引越前夜

何ごとにも終りがある。私の放浪もこれで留めになるのだろう。たぶん。
2年前、やきもの修業をした瀬戸を離れる前夜、暮した町の周辺を歩き回った。2年弱の生活が10年以上にも思え、感無量だった。もうそう何度も訪れることはないであろう町並みがある種の感傷で私に迫ってきたからだった。
その時は、離れる哀しみとは別個に、新しい暮しへの期待感が微かではあったが心の奥底で沸沸と音を立てていたように思う。
今、2年前には思いも寄らなかった工房が手に入った。それなのに喜びの実感はない。むしろ不安の方が大きい、というのが正直な感想だ。
人間はやっかいな存在だ。
工房探しは瀬戸にいた時から始まっていた。愛知、岐阜、長野の中古物件を不動産屋で見つけては案内してもらった。途中、群馬の奥地?に2週間ほど泊まり込みあちこち走り回って土地や中古物件探しもした。結局は郷愁がまさったのだろうか、群馬に帰ってきた。それからはせっせと不動産屋めぐりをした。
瀬戸時代から数えると合計100件近く廻ったろうか。出会いはなかった。
それが、運命のいたづらのようにひょんなことから新里町が公売に出したものの買い手が見つからず店ざらしになっていた土地を知り、すぐに購入を決めた。
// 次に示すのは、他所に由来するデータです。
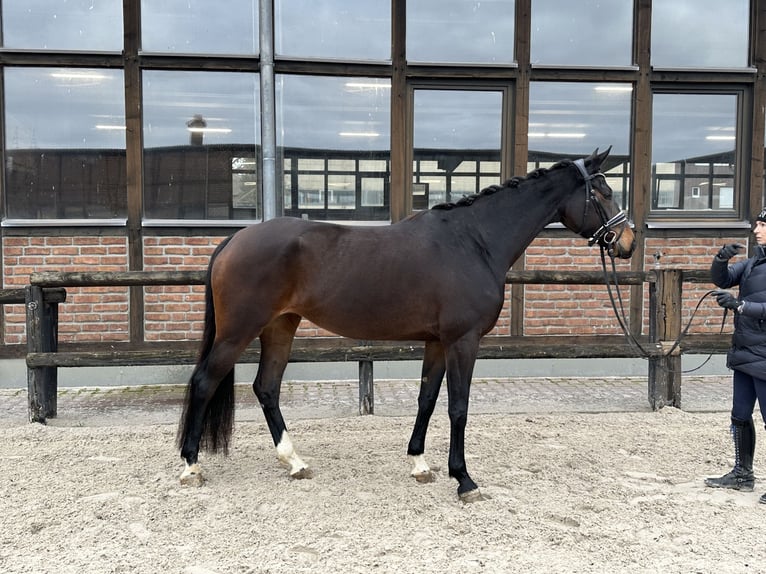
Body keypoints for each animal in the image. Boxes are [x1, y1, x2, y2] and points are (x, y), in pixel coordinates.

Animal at [178, 150, 636, 504]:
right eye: (603, 191)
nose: (628, 242)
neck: (474, 242)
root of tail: (234, 240)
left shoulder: (437, 342)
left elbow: (427, 400)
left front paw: (419, 463)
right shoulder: (463, 341)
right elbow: (458, 407)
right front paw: (464, 480)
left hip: (280, 326)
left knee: (266, 387)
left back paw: (295, 462)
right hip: (238, 332)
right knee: (203, 382)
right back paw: (190, 467)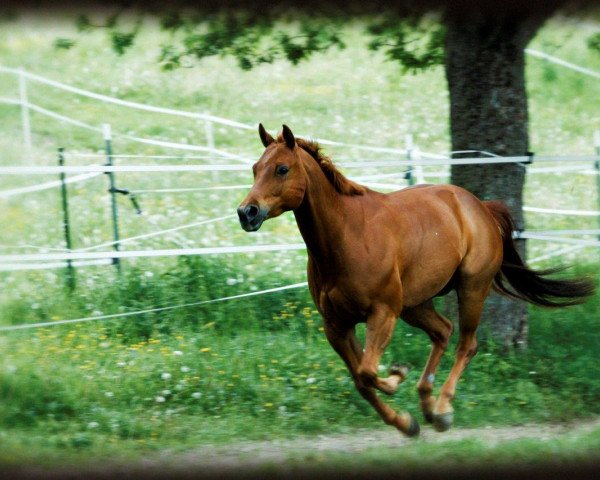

決まるときはそんなものなのだろう。
それからは建物を建てる算段の日々だった。いろいろ差し支えがあるので詳しくは書かないが、すったもんだの末ようやく明日一応の完成(もちろん、住宅としては未完成である)を見る。
感慨はない。
むしろ早く整理整頓してやきもの生活を軌道に乗せなければ、という気持の方が強い。引越はホンの一里塚にすぎない。長い旅が控えている。


猿を聞人捨子に秋の風いかに(芭蕉野ざらし紀行」)
ふと思い浮かぶのはこんな句である。